___ RECORDS SUPPLIED ___

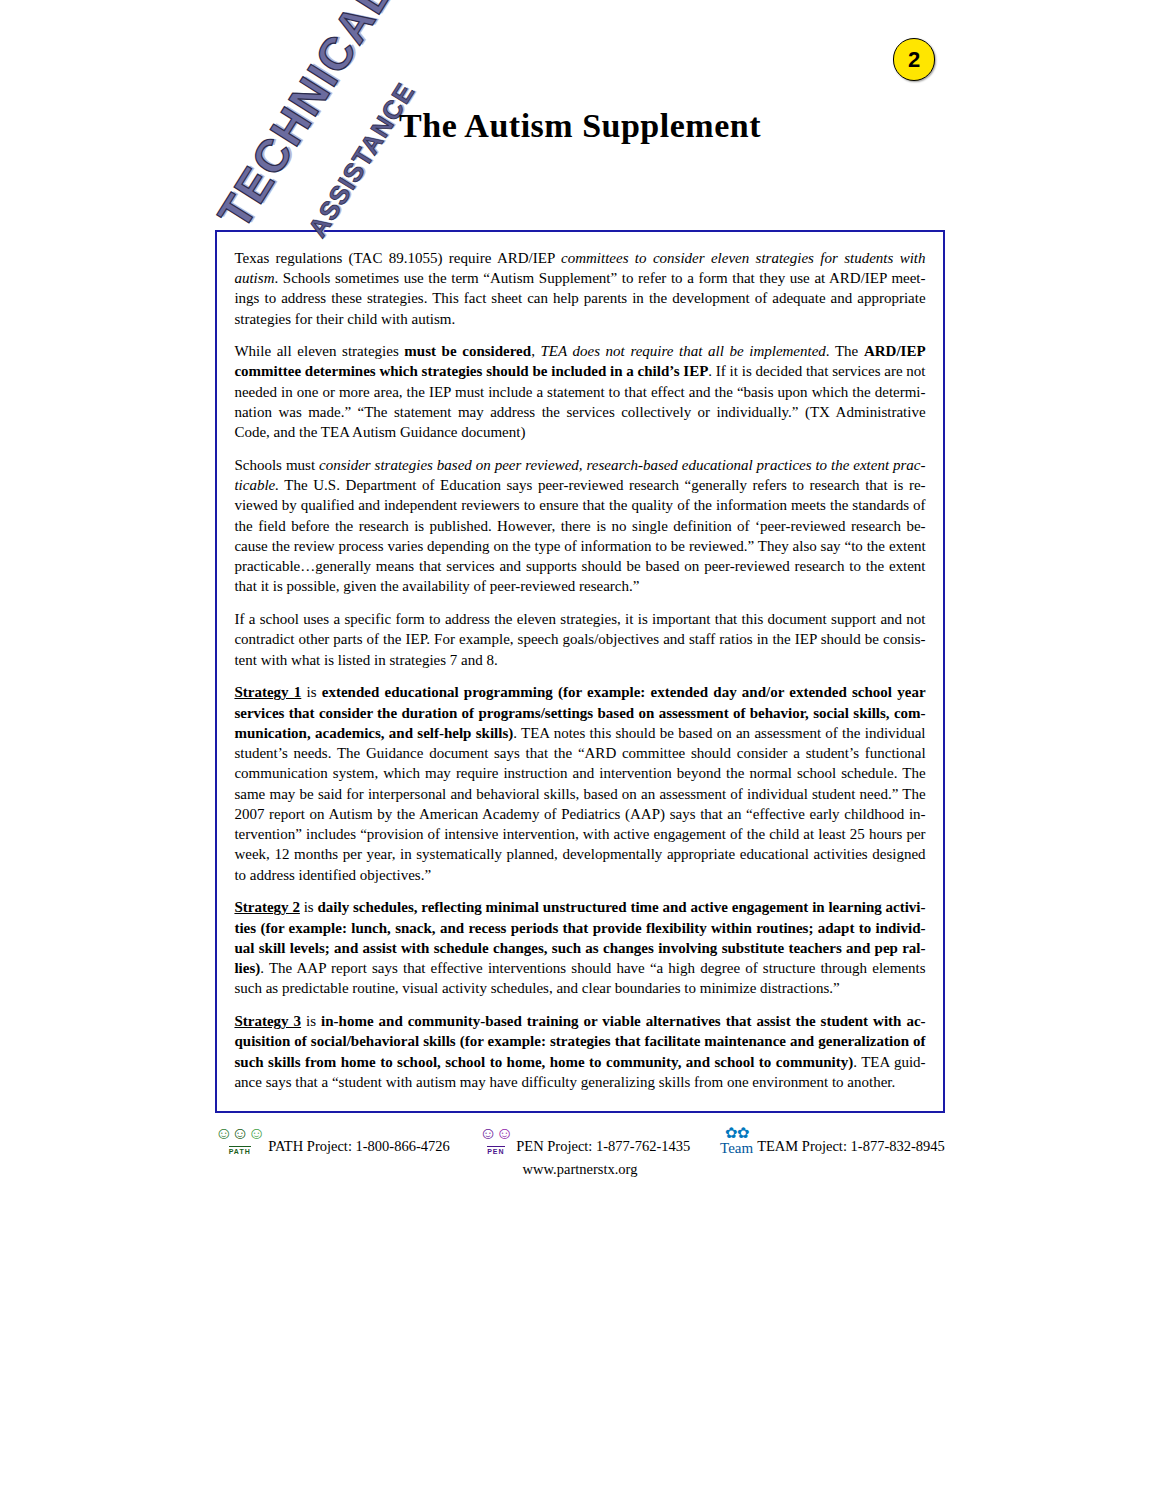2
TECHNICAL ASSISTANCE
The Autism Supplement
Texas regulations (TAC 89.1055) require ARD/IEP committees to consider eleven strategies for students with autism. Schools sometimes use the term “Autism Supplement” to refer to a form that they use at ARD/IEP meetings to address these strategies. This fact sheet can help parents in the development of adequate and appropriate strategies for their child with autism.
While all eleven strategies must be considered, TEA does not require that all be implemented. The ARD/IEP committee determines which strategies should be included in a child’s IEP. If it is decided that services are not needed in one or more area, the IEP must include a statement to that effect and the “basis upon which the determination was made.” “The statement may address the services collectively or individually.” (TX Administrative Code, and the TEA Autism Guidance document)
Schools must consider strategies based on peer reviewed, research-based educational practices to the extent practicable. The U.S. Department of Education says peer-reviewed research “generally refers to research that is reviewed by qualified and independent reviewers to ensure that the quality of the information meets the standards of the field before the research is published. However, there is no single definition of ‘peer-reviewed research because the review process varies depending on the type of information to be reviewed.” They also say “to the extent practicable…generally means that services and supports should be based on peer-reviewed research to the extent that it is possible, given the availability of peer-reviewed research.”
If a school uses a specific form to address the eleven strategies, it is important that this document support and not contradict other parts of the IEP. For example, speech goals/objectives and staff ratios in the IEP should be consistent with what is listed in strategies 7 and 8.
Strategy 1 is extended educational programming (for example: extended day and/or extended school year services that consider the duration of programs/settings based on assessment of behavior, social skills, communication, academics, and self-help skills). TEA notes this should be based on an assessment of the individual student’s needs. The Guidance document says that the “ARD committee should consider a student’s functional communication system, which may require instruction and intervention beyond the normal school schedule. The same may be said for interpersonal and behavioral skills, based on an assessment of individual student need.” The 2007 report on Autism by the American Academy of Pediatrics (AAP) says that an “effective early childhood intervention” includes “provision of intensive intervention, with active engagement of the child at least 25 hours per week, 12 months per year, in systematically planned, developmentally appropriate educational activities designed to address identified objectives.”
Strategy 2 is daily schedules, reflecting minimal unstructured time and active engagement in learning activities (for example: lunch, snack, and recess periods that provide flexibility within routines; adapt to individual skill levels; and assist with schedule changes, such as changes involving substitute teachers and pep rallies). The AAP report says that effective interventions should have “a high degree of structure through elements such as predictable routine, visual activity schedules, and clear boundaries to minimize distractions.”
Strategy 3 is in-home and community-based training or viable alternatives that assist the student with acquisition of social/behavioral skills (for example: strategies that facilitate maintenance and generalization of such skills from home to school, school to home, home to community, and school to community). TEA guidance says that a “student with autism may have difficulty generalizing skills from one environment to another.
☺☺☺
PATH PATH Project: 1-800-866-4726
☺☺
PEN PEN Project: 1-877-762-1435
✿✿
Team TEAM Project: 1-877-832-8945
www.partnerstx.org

___
___ RECORDS SUPPLIED ___

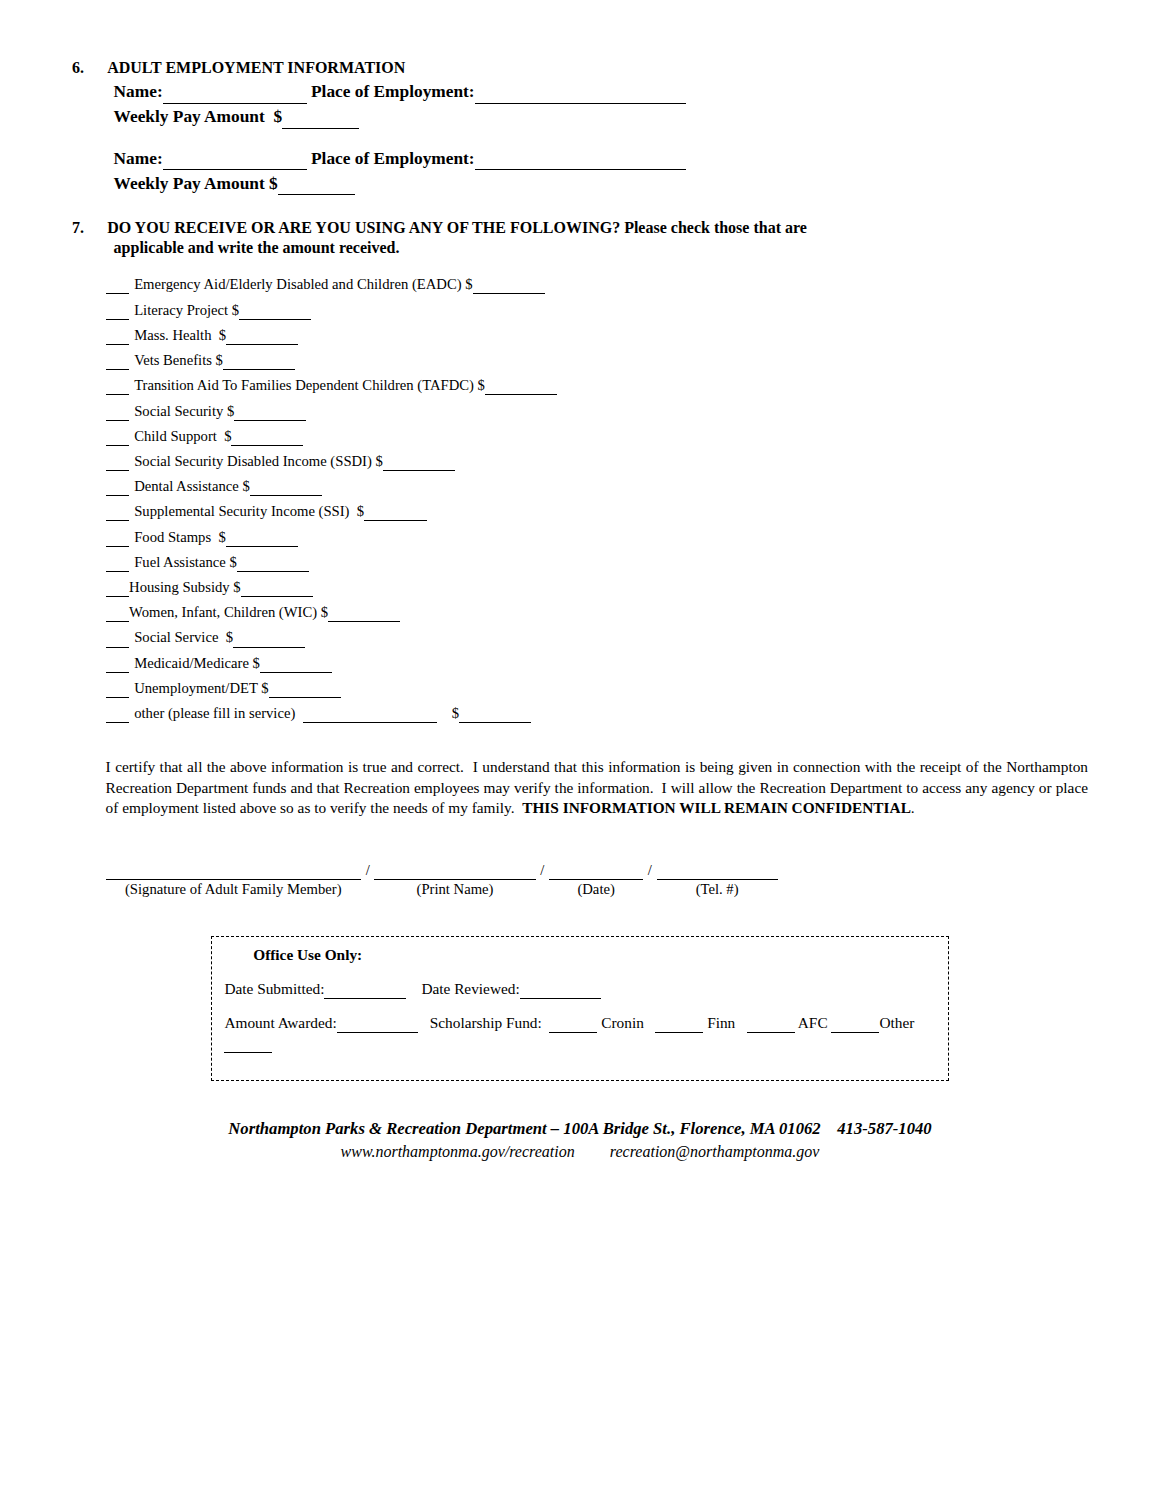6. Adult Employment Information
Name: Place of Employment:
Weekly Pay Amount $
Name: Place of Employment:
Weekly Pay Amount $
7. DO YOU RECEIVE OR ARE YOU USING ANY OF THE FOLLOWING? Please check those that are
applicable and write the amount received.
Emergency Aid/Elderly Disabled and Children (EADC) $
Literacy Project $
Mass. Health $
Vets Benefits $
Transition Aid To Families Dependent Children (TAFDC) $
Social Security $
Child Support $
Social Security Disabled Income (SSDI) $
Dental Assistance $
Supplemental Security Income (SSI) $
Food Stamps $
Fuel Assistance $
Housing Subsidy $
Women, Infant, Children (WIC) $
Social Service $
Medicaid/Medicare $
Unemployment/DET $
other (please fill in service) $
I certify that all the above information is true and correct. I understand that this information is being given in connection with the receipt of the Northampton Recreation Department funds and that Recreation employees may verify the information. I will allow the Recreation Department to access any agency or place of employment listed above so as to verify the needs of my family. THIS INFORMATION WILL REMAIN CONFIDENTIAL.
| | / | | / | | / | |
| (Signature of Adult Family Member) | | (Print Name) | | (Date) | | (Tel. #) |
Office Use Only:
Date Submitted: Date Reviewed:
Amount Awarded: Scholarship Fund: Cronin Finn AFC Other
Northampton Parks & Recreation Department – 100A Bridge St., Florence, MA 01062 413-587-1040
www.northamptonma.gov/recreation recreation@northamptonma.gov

___
___ RECORDS SUPPLIED ___

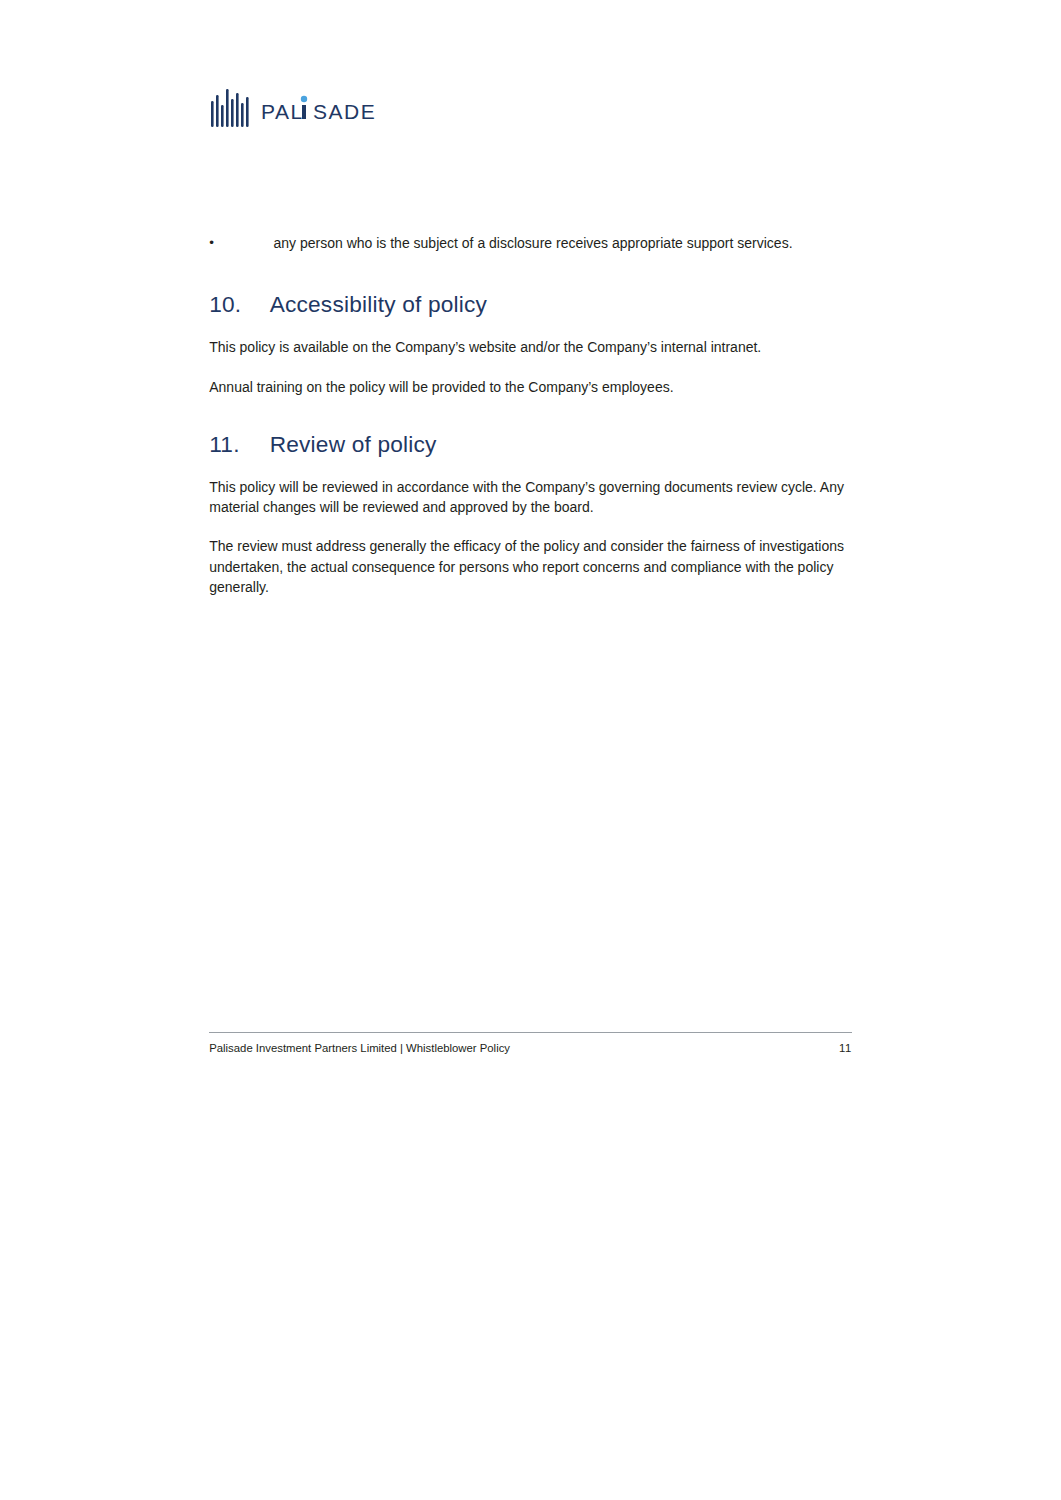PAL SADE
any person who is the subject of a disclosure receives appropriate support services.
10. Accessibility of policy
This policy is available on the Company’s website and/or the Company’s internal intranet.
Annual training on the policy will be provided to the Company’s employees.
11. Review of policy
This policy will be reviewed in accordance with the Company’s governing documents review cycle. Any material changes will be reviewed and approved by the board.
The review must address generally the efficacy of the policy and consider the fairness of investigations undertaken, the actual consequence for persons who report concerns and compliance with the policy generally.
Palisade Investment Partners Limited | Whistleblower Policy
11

___

→ WORK INSTRUCTION: Reproduce only the lines above, starting at the line with "Vets Benefits $" and ending at the line with "other (please fill in service) $", exactly as written.

→ ANSWER TO THE EXERCISE:
Vets Benefits $
Transition Aid To Families Dependent Children (TAFDC) $
Social Security $
Child Support $
Social Security Disabled Income (SSDI) $
Dental Assistance $
Supplemental Security Income (SSI) $
Food Stamps $
Fuel Assistance $
Housing Subsidy $
Women, Infant, Children (WIC) $
Social Service $
Medicaid/Medicare $
Unemployment/DET $
other (please fill in service) $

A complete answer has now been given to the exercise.